Team USA's close call against Australia wasn't a fluke
Oh, you thought that the U.S. men’s Olympic basketball team could cruise to a gold medal?
Apparently, so did they.
The USA might end up winning the gold medal at the Rio 2016 Olympics with ease, but that’s only because they will go against weak competition from here on out.
Australia is not weak competition. They certainly proved that Wednesday night in Group A play.
Had a couple of Carmelo Anthony 3s not fallen, the United States would have lost Wednesday night, and they would have deserved it. The Americans’ shaky performance that led to a close-call 98-88 win was not a fluke.
The United States played on cruise control Wednesday, running an uninspired — often static — one-pass-at-best offense and a lazy defensive scheme that the Australians had no problem carving up with backdoor cuts.
The USA can get away with that stuff against China and Nigeria — but not Australia.
The Boomers are not a group of ragtag guys with day jobs. Kyle Lowry wasn’t trying to cross up a dude who works as a police officer in Adelaide. The Australians start five NBA players and had a bench with NBA-level talent.
That level of skill might not have matched up with Team USA’s talent — the Americans had 11 of the best 12 players in the game — but as we saw Wednesday in Rio, cohesiveness goes a long way.
The Aussies led at halftime — the first time the USA has trailed after two periods at the Olympics since 2004 — and the U.S. didn’t counter tactically in the second half. There weren’t any major offensive or defensive adjustments, just more of the same for two more quarters. Coach Mike Krzyzewski didn’t even try out a smallball lineup against the Australians' slow front court. The Americans knew they had more talent, so they hoped their shots fell.
The game had the feel of an early-round contest in the NCAA basketball tournament, and anyone who follows college basketball knows that hoping shots fall is a great way to get upset.
Though, as we learn every March, not every upset bid comes through.
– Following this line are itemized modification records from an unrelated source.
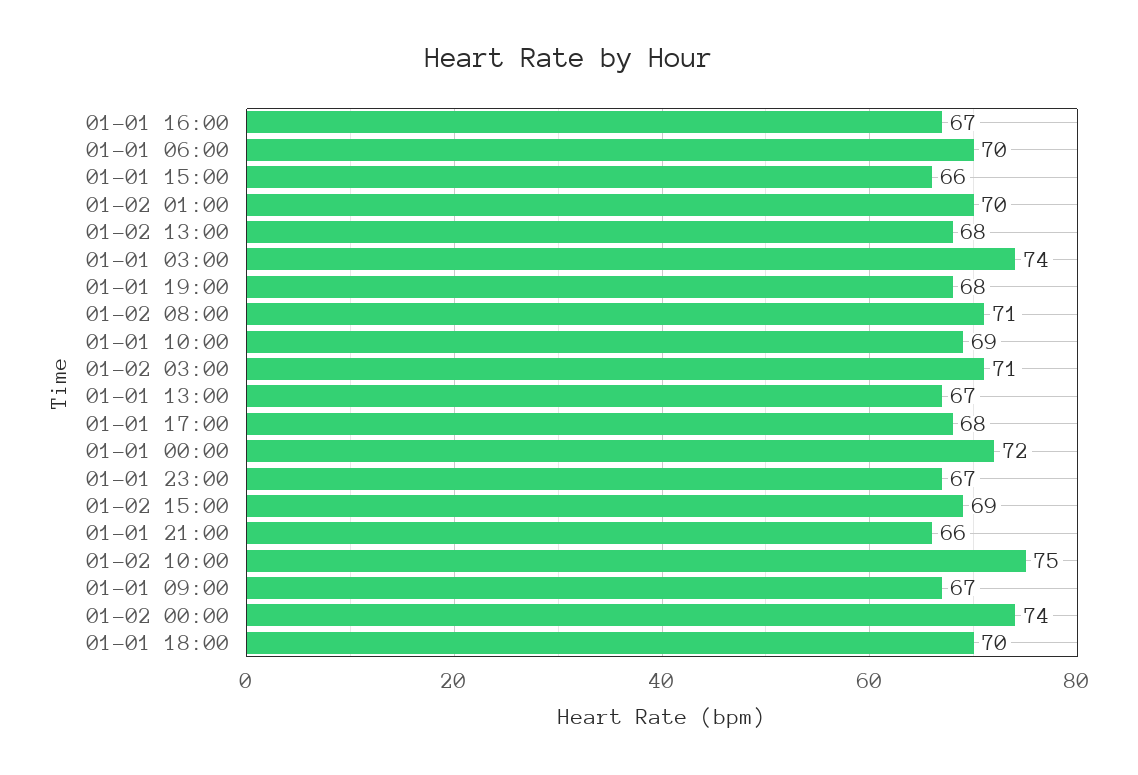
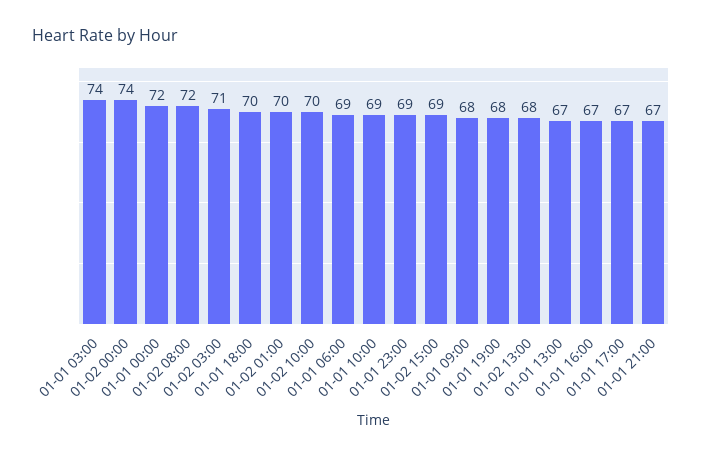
01-01 06:00: 70 -> 69
01-01 15:00: 66 -> none
01-02 08:00: 71 -> 72
01-01 17:00: 68 -> 67
01-01 23:00: 67 -> 69
01-01 21:00: 66 -> 67
01-02 10:00: 75 -> 70
01-01 09:00: 67 -> 68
Whether it was the Americans’ contested shots falling or Australia’s legs fading that sealed the contest, Team USA's strategy in Wednesday’s game is hardly foolproof.
This is likely much ado about nothing, though. All things considered, the USA playing ugly basketball the rest of the tournament probably won't matter.
The Americans are so much more talented than the rest of the tournament that they don’t need to play good basketball — they don’t need to show the cohesion and understanding in movement that Australia displayed Wednesday. If the Aussies couldn’t beat the U.S. with the best performance they’ll turn in this summer, who is going to take down Team USA? France, Spain, Argentina — those teams aren’t on the same level as the Australians this year, so they’re not even close to the Americans.
Still, the U.S. shouldn't take comfort in the fact that they won by double digits Wednesday. Melo — arguably the greatest Olympic basketball player ever — isn’t going to score 31 on spot 3s every game, and Kyrie Irving isn’t going to hit a silly, contested fadeaway 3 in the clutch — a la Game 7 of the NBA Finals — every night (try as he might.)
Perhaps this is the wake-up call the USA needs — perhaps Wednesday’s close call will convince the coaching staff and players to actually run some offensive sets that include things like multiple screens and passes as the tournament progresses. Hey, if they’re feeling really saucy, maybe they'll call for some penetration into the lane.
Or maybe Wednesday was the high tide and the U.S. players will look at their shoes and realize they’re still dry.
Either way, they won’t be able to attribute Wednesday’s close call to luck or chance. The USA flirted with a disaster, but flirtation might be as close as they get this summer.